The IRS will be the warehouse for all disclosure information required by the new law. The IRS is to be notified of a new group within 24 hours of being created, and within five days the agency will add the new group to a public list. This information is to be available on the Internet and at every IRS office.

Section 527 groups that receive more than $25,000 annually will require disclosure reports filed monthly or quarterly, at their option. These reports will disclose contributions greater than $200 and expenditures of more than $500. Annual tax returns will also be made public.

The IRS is trying to figure out how to manage this enormous task. An IRS spokeswoman told the Center that the IRS is “working as rapidly as possible to comply with the new law. Our first priority is to set up ways for the IRS to be notified of these groups’ existence and then make these notices public.” The spokeswoman said that optimistically, some registration information could be available on the IRS website by mid-July.

Further campaign finance reform
House and Senate members recognize that shutting the Section 527 loophole will not stop all the gaps in the campaign finance law.
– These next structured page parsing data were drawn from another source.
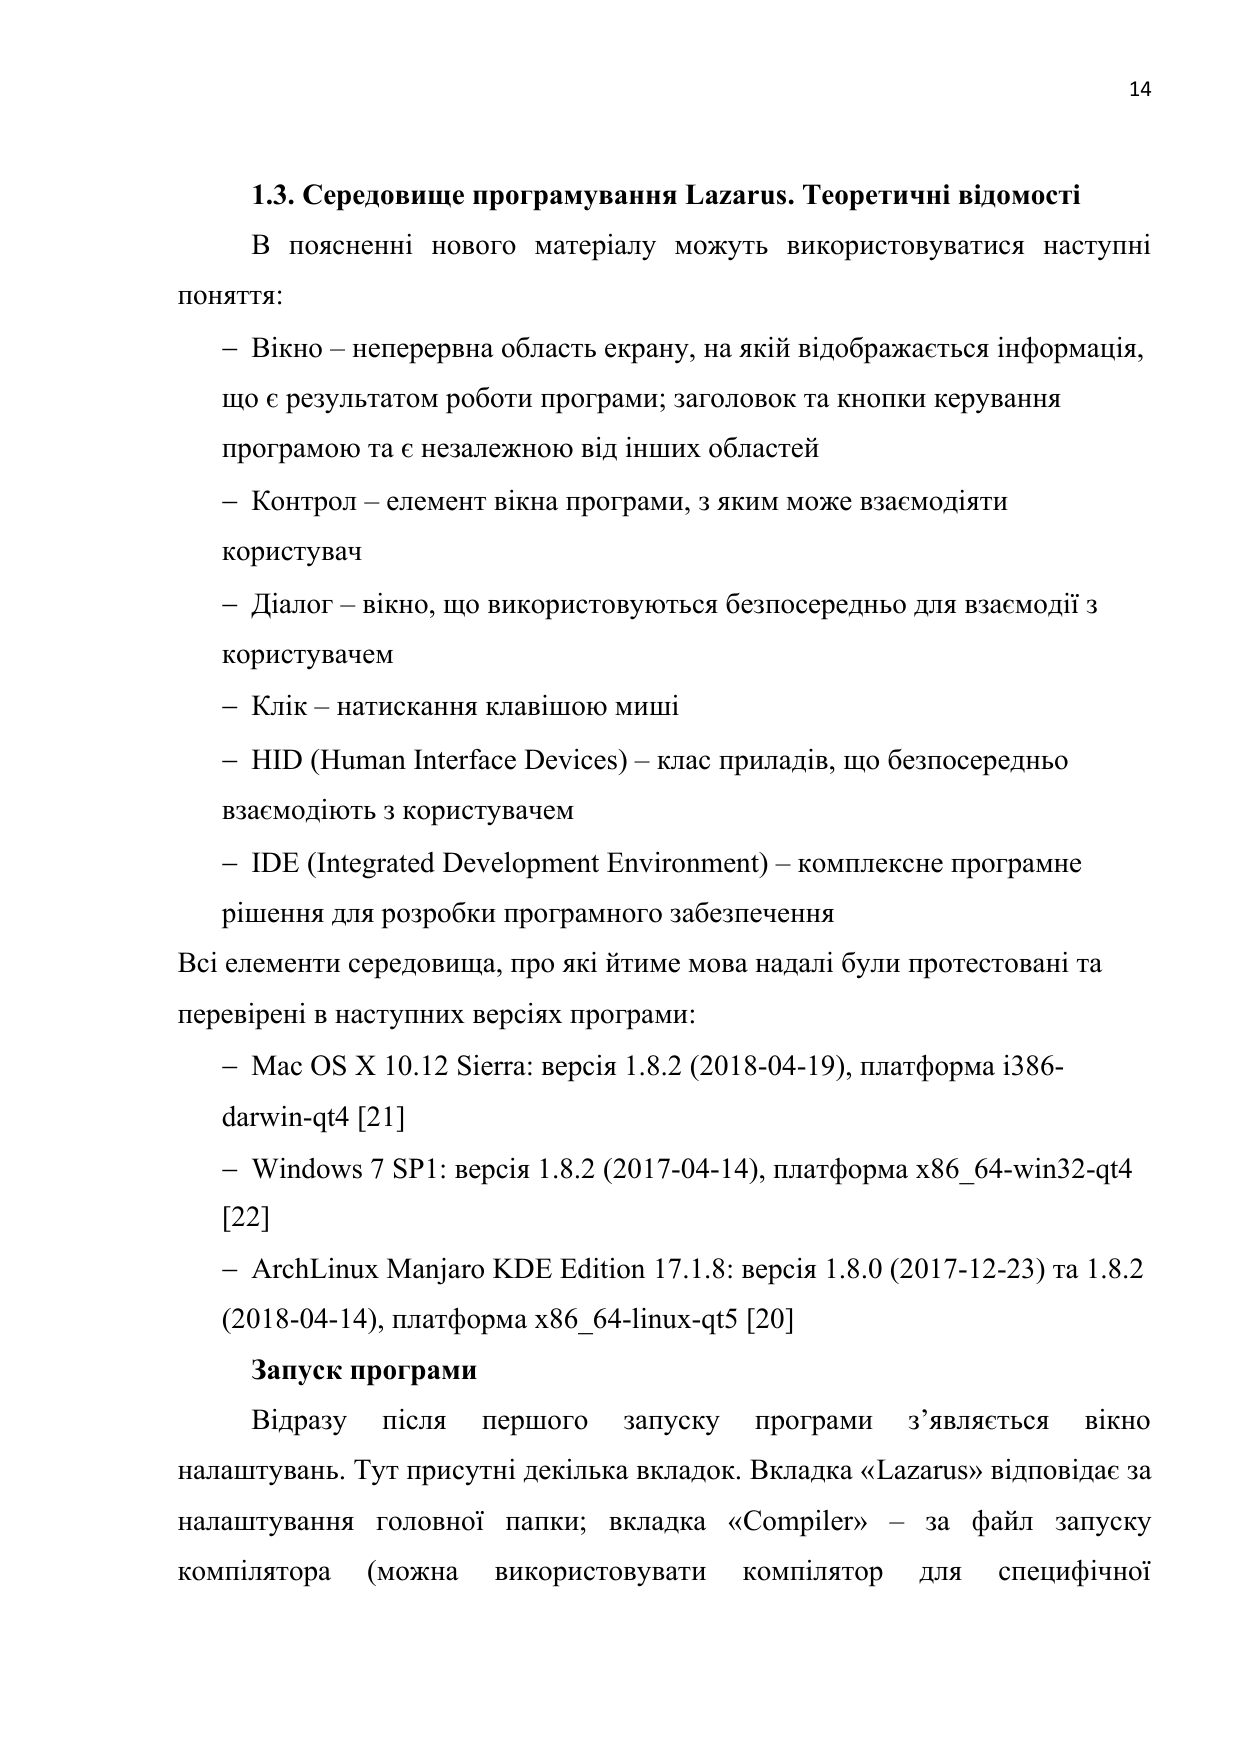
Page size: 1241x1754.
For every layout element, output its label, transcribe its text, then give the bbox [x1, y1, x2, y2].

list Клік – натискання клавішою миші [222, 686, 1152, 722]
text Всі елементи середовища, про які йтиме мова надалі були протестовані та перевірені в наступних версіях програми: [177, 946, 1152, 1029]
text Запуск програми [177, 1352, 1152, 1385]
list Діалог – вікно, що використовуються безпосередньо для взаємодії з користувачем [222, 584, 1152, 670]
subtitle 1.3. Середовище програмування Lazarus. Теоретичні відомості [177, 177, 1152, 210]
list IDE (Integrated Development Environment) – комплексне програмне рішення для розробки програмного забезпечення [222, 843, 1152, 929]
text В поясненні нового матеріалу можуть використовуватися наступні поняття: [177, 227, 1152, 311]
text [177, 1402, 1152, 1587]
list Вікно – неперервна область екрану, на якій відображається інформація, що є результатом роботи програми; заголовок та кнопки керування програмою та є незалежною від інших областей [222, 328, 1152, 464]
list ArchLinux Manjaro KDE Edition 17.1.8: версія 1.8.0 (2017-12-23) та 1.8.2 (2018-04-14), платформа x86_64-linux-qt5 [222, 1249, 1152, 1335]
list Контрол – елемент вікна програми, з яким може взаємодіяти користувач [222, 481, 1152, 567]
list Mac OS X 10.12 Sierra: версія 1.8.2 (2018-04-19), платформа i386-darwin-qt4 [222, 1046, 1152, 1132]
list HID (Human Interface Devices) – клас приладів, що безпосередньо взаємодіють з користувачем [222, 740, 1152, 826]
list Windows 7 SP1: версія 1.8.2 (2017-04-14), платформа x86_64-win32-qt4 [222, 1149, 1152, 1232]
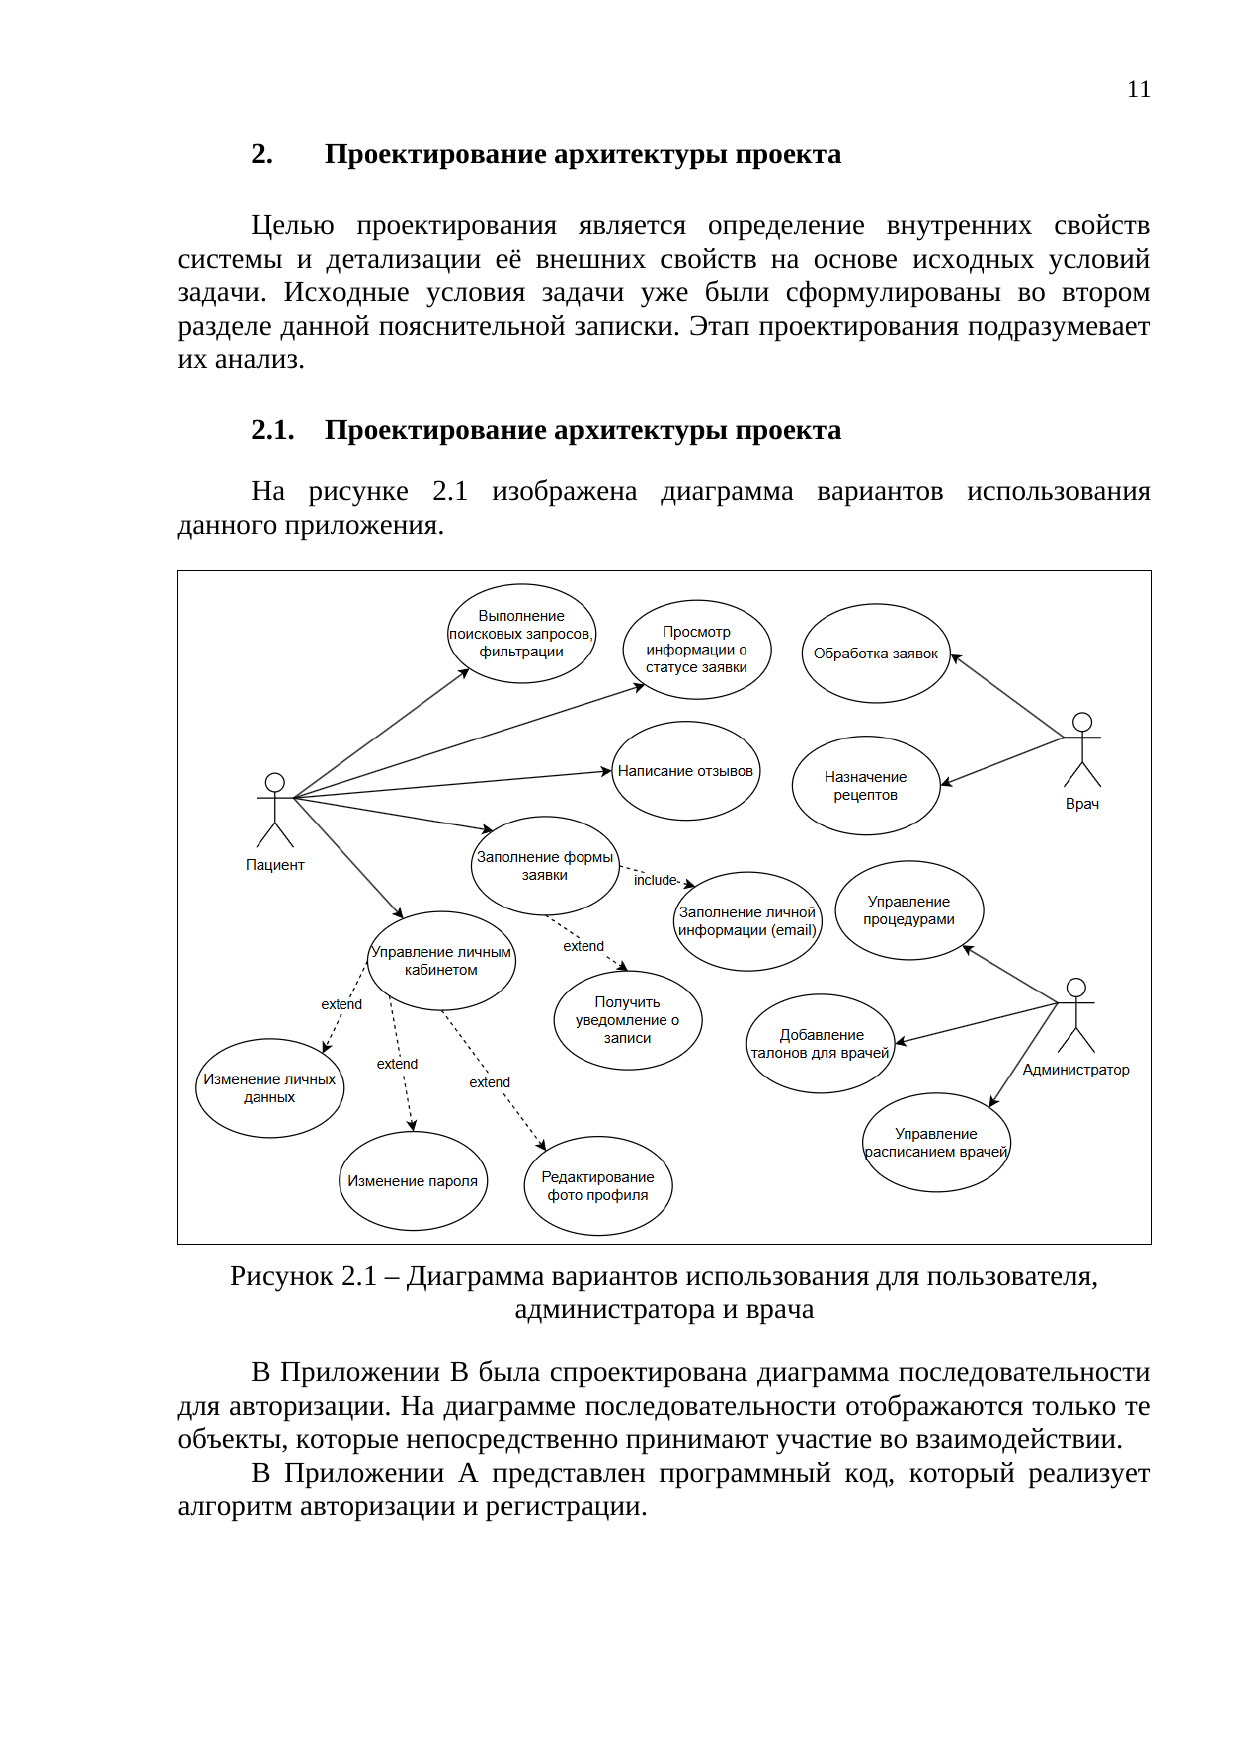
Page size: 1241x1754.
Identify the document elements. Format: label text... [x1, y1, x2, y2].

text Проектирование архитектуры проекта [177, 136, 1152, 170]
text Целью проектирования является определение внутренних свойств системы и детализации её внешних свойств на основе исходных условий задачи. Исходные условия задачи уже были сформулированы во втором разделе данной пояснительной записки. Этап проектирования подразумевает их анализ. [177, 207, 1152, 375]
text В Приложении А представлен программный код, который реализует алгоритм авторизации и регистрации. [177, 1455, 1152, 1522]
text Рисунок 2.1 – Диаграмма вариантов использования для пользователя, администратора и врача [177, 1258, 1152, 1325]
text Проектирование архитектуры проекта [177, 412, 1152, 446]
text В Приложении В была спроектирована диаграмма последовательности для авторизации. На диаграмме последовательности отображаются только те объекты, которые непосредственно принимают участие во взаимодействии. [177, 1354, 1152, 1455]
picture [178, 571, 1151, 1244]
text На рисунке 2.1 изображена диаграмма вариантов использования данного приложения. [177, 473, 1152, 541]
Representative Amo Houghton, R-N.Y., author of the 527 legislation, said, “regulating so-called 527 groups is a good start, but our fear is that closing one loophole will simply open others.” McCain and others say they are going to work for further reform of the campaign finance system to limit soft money contributions and increase disclosure of all political advertising during an election cycle. The president asked Congress to “put public interest over special interest and pass real campaign finance reform” by passing “the bipartisan legislation sponsored by Senators McCain and Feingold and Representatives Shays and Meehan” limiting soft money and increasing disclosure. Representatives Christopher Shays, R-Conn. and Martin Meehan, D-Mass., and Senators McCain and Russ Feingold, D-Wis., failed in the last session of Congress to abolish soft money, but are trying to use recent public support for further reform.